Task description: Retype the line with "- liver: box" in it, then each line after it to the end of the data, word for word.

Given information:
◆ ◆ ◆
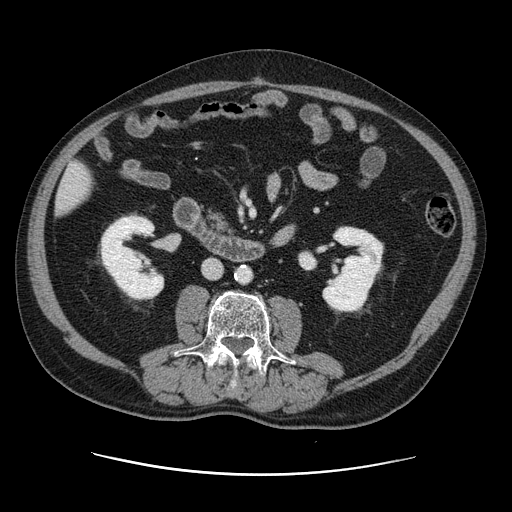
Contrast-enhanced abdominal CT, one axial slice; position 31 of 141 along the scan axis; 120 kVp; intravenous contrast given; soft-tissue window (W 400 / L 40 HU); 2.5 mm slice thickness; 512 × 512 image matrix. Case-level facts recorded for this patient, not image findings: patient: male, age 87 years at operation; diagnosis: colorectal cancer liver metastases, imaged before liver resection; multiple liver metastases: yes; largest metastasis: 5.4 cm; chemotherapy before resection: yes.
Annotated regions visible in this slice (manually delineated by an expert):
- liver: box from (x=58, y=163) to (x=93, y=212) px
- planned liver remnant (the part of the liver to remain after resection): (x=58, y=163)–(x=92, y=212)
◆ ◆ ◆
Expected answer:
- liver: box from (x=58, y=163) to (x=93, y=212) px
- planned liver remnant (the part of the liver to remain after resection): (x=58, y=163)–(x=92, y=212)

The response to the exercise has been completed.